Tag des Crêpes
Crêpes & Galettes — französischer Food-Tag

Woher kommt Tag des Crêpes?
Der Crêpe, ein hauchdünner, aus Weizen- oder Buchweizenmehl gebackener Pfannkuchen, stammt aus der Bretagne im Nordwesten Frankreichs, wo er seit Jahrhunderten Teil der regionalen bäuerlichen Küche ist. Historisch wurde der Crêpe in der Bretagne vor allem aus Buchweizenmehl (Galette de Sarrasin) hergestellt, da Buchweizen auf den kargen, sandigen Böden der Region besser gedieh als Weizen und als günstiges Grundnahrungsmittel diente.
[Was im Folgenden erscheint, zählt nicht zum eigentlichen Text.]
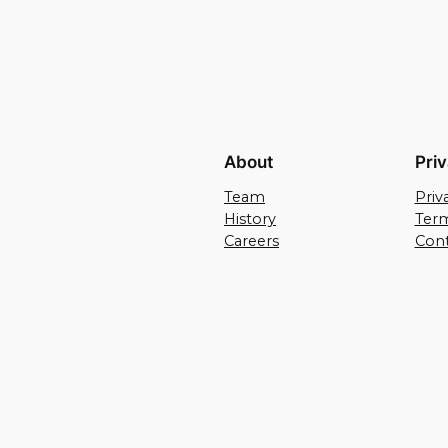
About
Pri
Team
Priv
History
Term
Careers
Cont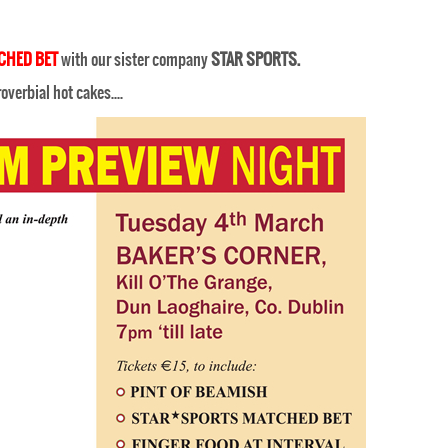
CHED BET
with our sister company
STAR SPORTS.
proverbial hot cakes….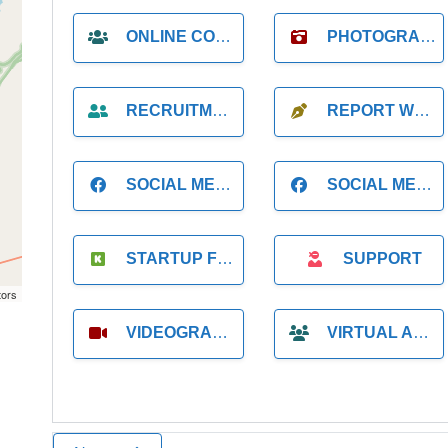
ONLINE COACH
PHOTOGRAPHER
RECRUITMENT
REPORT WRITING
SOCIAL MEDIA
SOCIAL MEDIA MANAGER
STARTUP FOUNDER
SUPPORT
tors
VIDEOGRAPHER
VIRTUAL ASSISTANT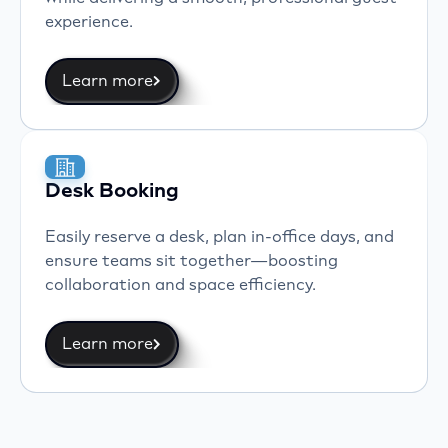
experience.
Learn more
Desk Booking
Easily reserve a desk, plan in-office days, and
ensure teams sit together—boosting
collaboration and space efficiency.
Learn more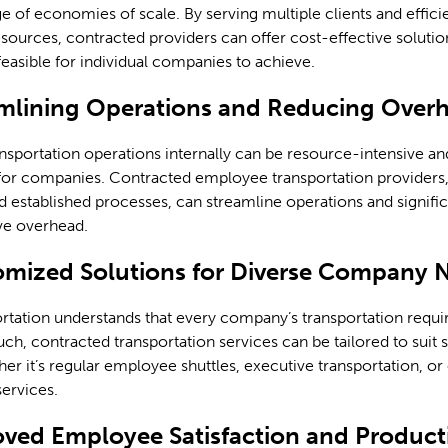
e of economies of scale. By serving multiple clients and effici
ources, contracted providers can offer cost-effective solutio
easible for individual companies to achieve.
amlining Operations and Reducing Over
nsportation operations internally can be resource-intensive an
or companies. Contracted employee transportation providers, 
d established processes, can streamline operations and signifi
ve overhead.
omized Solutions for Diverse Company 
rtation understands that every company’s transportation requ
uch, contracted transportation services can be tailored to suit s
er it’s regular employee shuttles, executive transportation, or
services.
oved Employee Satisfaction and Producti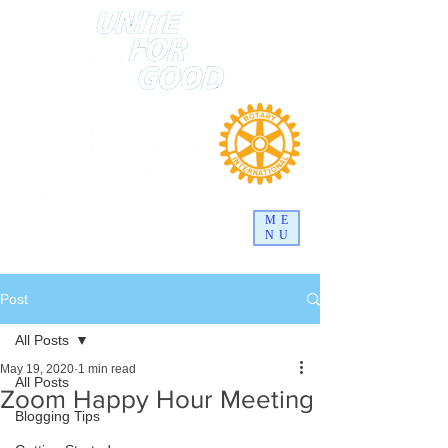
ME
NU
Post
All Posts
May 19, 2020
1 min read
All Posts
Zoom Happy Hour Meeting
Blogging Tips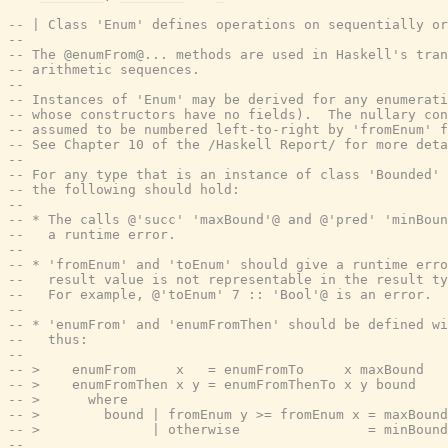
-- | Class 'Enum' defines operations on sequentially or
--
-- The @enumFrom@... methods are used in Haskell's tran
-- arithmetic sequences.
--
-- Instances of 'Enum' may be derived for any enumerati
-- whose constructors have no fields).  The nullary con
-- assumed to be numbered left-to-right by 'fromEnum' f
-- See Chapter 10 of the /Haskell Report/ for more deta
--
-- For any type that is an instance of class 'Bounded' 
-- the following should hold:
--
-- * The calls @'succ' 'maxBound'@ and @'pred' 'minBou
--   a runtime error.
--
-- * 'fromEnum' and 'toEnum' should give a runtime erro
--   result value is not representable in the result ty
--   For example, @'toEnum' 7 :: 'Bool'@ is an error.
--
-- * 'enumFrom' and 'enumFromThen' should be defined wi
--   thus:
--
-- >    enumFrom     x   = enumFromTo     x maxBound
-- >    enumFromThen x y = enumFromThenTo x y bound
-- >      where
-- >        bound | fromEnum y >= fromEnum x = maxBound
-- >              | otherwise                = minBound
--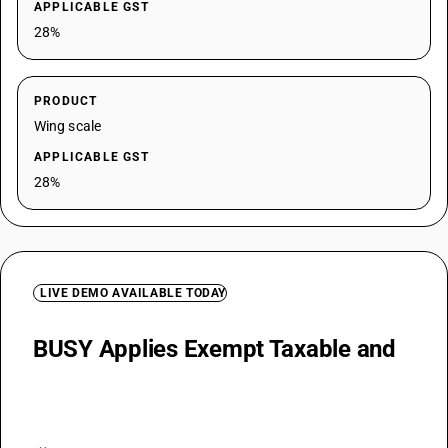
APPLICABLE GST
28%
PRODUCT
Wing scale
APPLICABLE GST
28%
LIVE DEMO AVAILABLE TODAY
BUSY Applies Exempt Taxable and
Concessional Health GST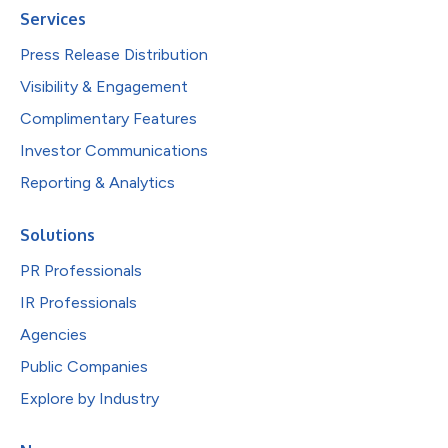
Services
Press Release Distribution
Visibility & Engagement
Complimentary Features
Investor Communications
Reporting & Analytics
Solutions
PR Professionals
IR Professionals
Agencies
Public Companies
Explore by Industry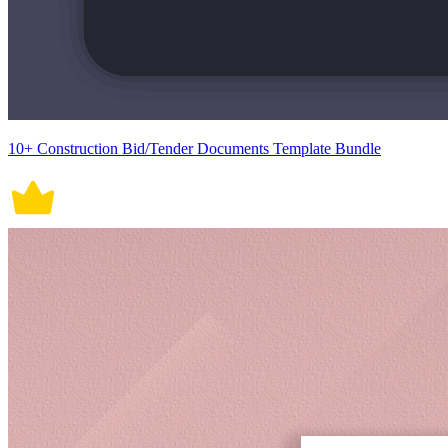
10+ Construction Bid/Tender Documents Template Bundle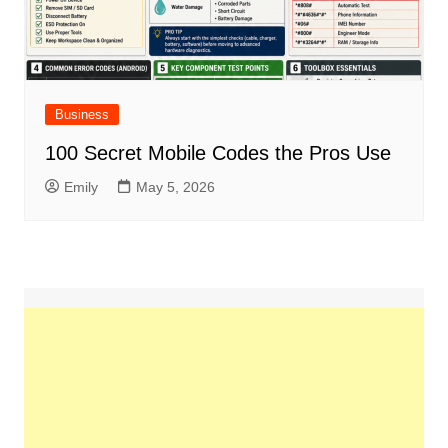
Business
100 Secret Mobile Codes the Pros Use
Emily
May 5, 2026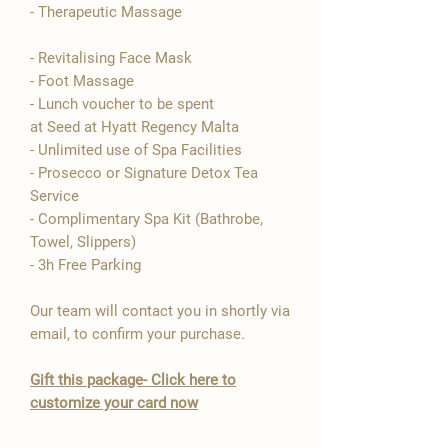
Der süße Crêpe aus feinerem Weizenmehl entwickelte sich parallel und wurde traditionell zu besonderen Anlässen gebacken, etwa zu Mariä Lichtmess am 2. Februar, einem katholischen Fest, an dem in Frankreich bis heute traditionell Crêpes gebacken werden, um symbolisch die Rückkehr des Lichts nach dem Winter und eine gute Ernte im kommenden Jahr zu erbitten. Von der Bretagne aus verbreitete sich der Crêpe im 20. Jahrhundert über ganz Frankreich und wurde durch Straßenstände, sogenannte Crêperies, zu einem populären Streetfood, das schließlich auch international, unter anderem in Deutschland, bekannt wurde, wo Crêpe-Stände heute auf Weihnachtsmärkten, Jahrmärkten und in Fußgängerzonen fest etabliert sind.
3 Fakten zu Tag des Crêpes
Quellen: Taste France Magazine — La Chandeleur, der Tag der Crêpes!
Warum wird der Tag gefeiert?
In Deutschland ist der Crêpe vor allem als süßes Streetfood bekannt, das an mobilen Ständen frisch auf einer runden Eisenplatte gebacken und mit unterschiedlichsten Füllungen serviert wird, von klassischer Nuss-Nougat-Creme über Zucker und Zimt bis zu frischem Obst und Sahne. Auf Weihnachtsmärkten, Stadtfesten und in Fußgängerzonen zählen Crêpe-Stände zu den festen Publikumsmagneten, wobei die Zubereitung mit dem charakteristischen Verstreichen des flüssigen Teigs auf der heißen Platte einen hohen Unterhaltungswert für Zuschauer hat. In der Bretagne selbst wird bis heute streng zwischen der süßen Crêpe aus Weizenmehl und der herzhaften Galette aus Buchweizenmehl unterschieden: Die Galette wird traditionell mit Schinken, Käse und Ei gefüllt und als vollwertige, herzhafte Mahlzeit serviert, während die süße Crêpe klassischerweise als Nachspeise gilt. Diese Unterscheidung ist in Deutschland weniger bekannt, wo der Begriff Crêpe meist pauschal für die süße Variante verwendet wird, während herzhafte Galettes bislang eine Nischenexistenz in spezialisierten französischen Restaurants oder Bistros führen. Zum katholischen Fest Mariä Lichtmess am 2. Februar wird in Frankreich bis heute der Brauch gepflegt, Crêpes zu backen und dabei traditionell eine Münze in der Hand zu halten, während man die Crêpe in der Pfanne wendet – gelingt dies, soll dies Glück und Wohlstand für das kommende Jahr bringen. In Deutschland ist dieser spezifische Brauch kaum verbreitet, doch der Crêpe selbst hat sich unabhängig davon als beliebtes Alltagsgericht etabliert, das sowohl zuhause in der Pfanne gebacken als auch unterwegs an Ständen gekauft wird. Regionale deutsche Variationen orientieren sich meist eng am französischen Original, wobei gelegentlich auch lokale Füllungen wie Apfelmus oder regionale Konfitüren zum Einsatz kommen. Der internationale Vergleich zeigt zudem Parallelen zu anderen dünnen Pfannkuchenspezialitäten, etwa dem russischen Blini oder dem ungarischen Palatschinken, die auf ähnlichen Grundprinzipien beruhen, sich aber in Teigzusammensetzung und traditioneller Füllung unterscheiden. Als verwandtes, aber eigenständiges Gebäck lässt sich der Crêpe zudem gut neben der Waffel einordnen, mit der er sich die europäische Herkunft aus einfachem Getreideteig teilt, auch wenn sich Zubereitungstechnik und Textur deutlich unterscheiden.